Epidemiologists in 36 states have reported widespread influenza activity to CDC, according to new data. During December 17 to 23, 2017, influenza activity increased sharply in the United States.
Welltok recently conducted analysis to get a better understanding of who is more likely to get the flu and who would be most receptive to a flu shot message, so managed care executives can focus their outreach programs and get the best results.
Welltok combined its proprietary data on more than 275 million Americans with conventional clinical and claims data, and created predictive models to identify consumers with a greater risk of getting and spreading the flu.
Among the findings:
Homeowners are slightly less likely to have a flu diagnosis.
Consumers living in a multifamily home or mobile home are more likely to have a flu diagnois.
Consumers in a household with two or more females are slightly more likely to get sick.
Males are less likely to have a flu diagnosis (potentially due to men most likely not seeking medical care).
Consumers who paid more taxes are less likely to have a flu diagnosis.
People over age 65 years with COPD are 162% more likely to be hospitalized due to flu-related illness.
- People who have experienced a stroke or heart failure have over a 100% higher likelihood of being hospitalized due to flu-related illness.
“Understanding who is more likely to get the flu and encouraging members to get the flu vaccine is a top priority for managed care executives,” says April Gill, vice president of analytics solutions at Welltok. “These findings can help managed care executives understand who they should be targeting with their flu campaigns and where they can have the greatest impact, including better member experience and increased outreach efficiency.”
The analysis also revealed common misconceptions and consumers’ top excuses for not getting the flu shot by generation, including:
“I’m healthy and don’t need the flu shot” (37% of Millennials)
“The flu shot doesn’t work” (17% of Millennials)
- “The flu shot will give me the flu” (32% of Gen Xers)
According to Gill, here are the top three things healthcare executives need to remember about the flu season:
- While the CDC recommends flu shots at the beginning of the season, it’s not too late to get consumers vaccinated from the virus and realize cost savings (reduced illness and hospitalization, etc.).
- Combining consumer and clinical data can pinpoint consumers who are at risk and would be receptive to a flu shot message.
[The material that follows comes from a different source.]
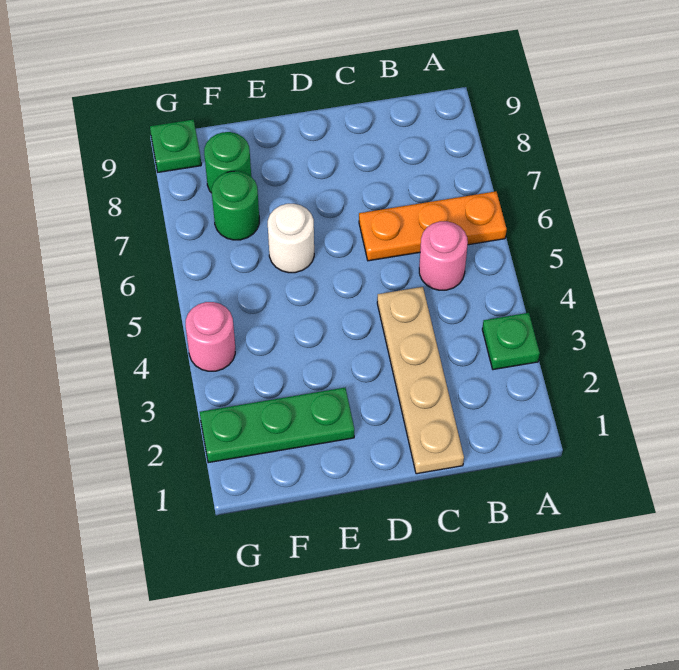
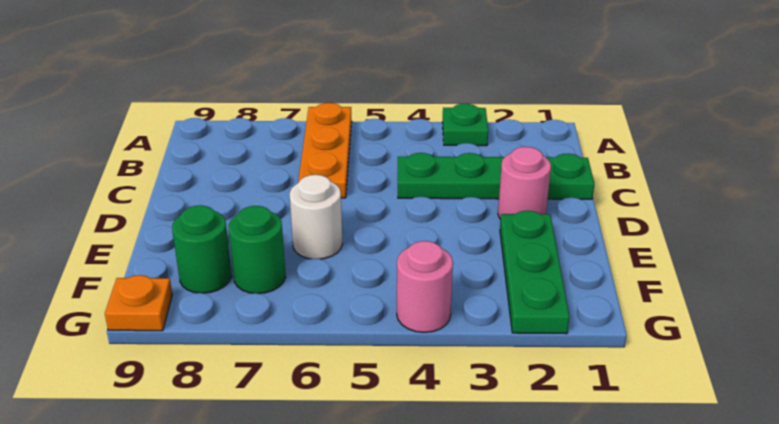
pink 1x1 round brick [419,221,468,290] -> pink 1x1 round brick moved to [498,147,551,219]
tan 1x4 plate [377,287,464,474] -> green 1x4 plate [398,153,594,199]
green 1x1 plate [150,120,201,172] -> orange 1x1 plate [105,275,172,331]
Some health plans reported 80% to 90% reach rate by using a targeted approach.
- The right channel and message is critical—being able to reach consumers where they are with their preferred channel of communication, and overcoming any barriers they may face will deliver optimal results.
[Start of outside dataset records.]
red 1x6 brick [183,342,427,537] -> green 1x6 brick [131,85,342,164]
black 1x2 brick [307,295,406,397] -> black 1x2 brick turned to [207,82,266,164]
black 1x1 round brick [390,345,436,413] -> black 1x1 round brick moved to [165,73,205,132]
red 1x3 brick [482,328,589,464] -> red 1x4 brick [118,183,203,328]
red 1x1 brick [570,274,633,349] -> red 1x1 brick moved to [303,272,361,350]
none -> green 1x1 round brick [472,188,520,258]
Based on the analysis, here are four recommendations for healthcare executives:
- Make health literacy a focus by ensuring members understand why it is important to get a flu shot, use consumer-friendly language and allow the process to be easy for them. “For example, a subset of Medicaid members provided advice on how to access flu clinics, drove 65% of those reached to get a flu shot,” says Gill.
- Leverage data and analytics to identify these target populations for outreach. According to Gill, target individuals who are at the highest risk for catching the flu and determine which populations are most receptive to getting the flu shot allowing health plans to narrow their focus and strategy.
- Take a multichannel communications approach to reach members where they are (i.e., email, phone, text). Gill cites one commercial plan experienced nearly 90% reach rate by using two methods of communications to individuals with chronic disease, and 56% of those reached in a follow up call reported they received a flu shot.
- Use incentives to help motivate members to get the flu shot (within CMS regulations). “For example, by offering their population with a financial incentive, one organization was able to motivate an additional 18% more individuals to getting a flu shot,” says Gill.